Exercise data:
###
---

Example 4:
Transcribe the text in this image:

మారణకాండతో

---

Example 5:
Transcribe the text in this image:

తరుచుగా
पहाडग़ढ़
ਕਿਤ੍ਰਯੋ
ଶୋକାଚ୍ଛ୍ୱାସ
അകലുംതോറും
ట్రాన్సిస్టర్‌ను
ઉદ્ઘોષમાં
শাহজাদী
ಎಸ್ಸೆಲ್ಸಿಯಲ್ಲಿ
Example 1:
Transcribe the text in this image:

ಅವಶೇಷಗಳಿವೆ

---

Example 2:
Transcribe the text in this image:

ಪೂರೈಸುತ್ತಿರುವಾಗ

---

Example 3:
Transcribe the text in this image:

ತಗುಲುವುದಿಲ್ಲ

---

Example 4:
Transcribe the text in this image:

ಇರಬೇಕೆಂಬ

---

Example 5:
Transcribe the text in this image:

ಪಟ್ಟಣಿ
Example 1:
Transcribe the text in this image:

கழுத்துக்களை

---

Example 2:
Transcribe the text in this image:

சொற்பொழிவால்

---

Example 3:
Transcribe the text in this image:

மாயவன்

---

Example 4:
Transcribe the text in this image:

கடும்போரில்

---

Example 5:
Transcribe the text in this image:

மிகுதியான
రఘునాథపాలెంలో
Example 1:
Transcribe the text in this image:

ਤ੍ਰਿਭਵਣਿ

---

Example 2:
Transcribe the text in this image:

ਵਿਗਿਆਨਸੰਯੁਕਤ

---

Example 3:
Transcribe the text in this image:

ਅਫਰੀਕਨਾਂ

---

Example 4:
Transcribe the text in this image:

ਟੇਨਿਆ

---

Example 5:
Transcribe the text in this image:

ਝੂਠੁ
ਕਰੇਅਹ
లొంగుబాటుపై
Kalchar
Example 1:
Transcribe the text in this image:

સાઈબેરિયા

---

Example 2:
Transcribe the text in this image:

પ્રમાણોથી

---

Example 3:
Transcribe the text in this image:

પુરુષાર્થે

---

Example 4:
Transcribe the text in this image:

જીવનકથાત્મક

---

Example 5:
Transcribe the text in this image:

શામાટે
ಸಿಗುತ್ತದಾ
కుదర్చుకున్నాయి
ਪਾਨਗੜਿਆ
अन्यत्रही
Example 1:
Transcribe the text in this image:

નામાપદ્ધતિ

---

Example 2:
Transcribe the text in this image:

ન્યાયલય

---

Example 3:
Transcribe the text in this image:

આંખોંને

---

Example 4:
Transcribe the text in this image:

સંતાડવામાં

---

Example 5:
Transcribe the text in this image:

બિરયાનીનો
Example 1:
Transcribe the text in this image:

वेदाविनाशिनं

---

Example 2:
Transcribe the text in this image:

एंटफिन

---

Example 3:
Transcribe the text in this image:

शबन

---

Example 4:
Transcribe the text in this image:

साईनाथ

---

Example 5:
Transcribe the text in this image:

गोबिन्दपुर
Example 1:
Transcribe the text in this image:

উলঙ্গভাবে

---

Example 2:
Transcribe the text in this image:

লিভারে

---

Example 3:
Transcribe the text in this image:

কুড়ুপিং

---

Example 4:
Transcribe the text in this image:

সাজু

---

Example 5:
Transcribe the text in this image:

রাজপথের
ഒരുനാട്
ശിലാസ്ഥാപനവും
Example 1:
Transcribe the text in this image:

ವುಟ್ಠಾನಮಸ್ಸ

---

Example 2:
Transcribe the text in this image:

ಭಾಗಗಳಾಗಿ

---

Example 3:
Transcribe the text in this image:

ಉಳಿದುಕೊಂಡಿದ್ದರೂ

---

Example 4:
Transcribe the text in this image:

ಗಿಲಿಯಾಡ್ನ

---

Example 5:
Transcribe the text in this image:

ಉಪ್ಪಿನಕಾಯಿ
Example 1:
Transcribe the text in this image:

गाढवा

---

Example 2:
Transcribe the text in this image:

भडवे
###
Rewrite the rows above, from the start of the rows to the line with "கடும்போரில்", replacing "Transcribe" with "Write out" and leaving everything else unchanged.

---

Example 4:
Write out the text in this image:

మారణకాండతో

---

Example 5:
Write out the text in this image:

తరుచుగా
पहाडग़ढ़
ਕਿਤ੍ਰਯੋ
ଶୋକାଚ୍ଛ୍ୱାସ
അകലുംതോറും
ట్రాన్సిస్టర్‌ను
ઉદ્ઘોષમાં
শাহজাদী
ಎಸ್ಸೆಲ್ಸಿಯಲ್ಲಿ
Example 1:
Write out the text in this image:

ಅವಶೇಷಗಳಿವೆ

---

Example 2:
Write out the text in this image:

ಪೂರೈಸುತ್ತಿರುವಾಗ

---

Example 3:
Write out the text in this image:

ತಗುಲುವುದಿಲ್ಲ

---

Example 4:
Write out the text in this image:

ಇರಬೇಕೆಂಬ

---

Example 5:
Write out the text in this image:

ಪಟ್ಟಣಿ
Example 1:
Write out the text in this image:

கழுத்துக்களை

---

Example 2:
Write out the text in this image:

சொற்பொழிவால்

---

Example 3:
Write out the text in this image:

மாயவன்

---

Example 4:
Write out the text in this image:

கடும்போரில்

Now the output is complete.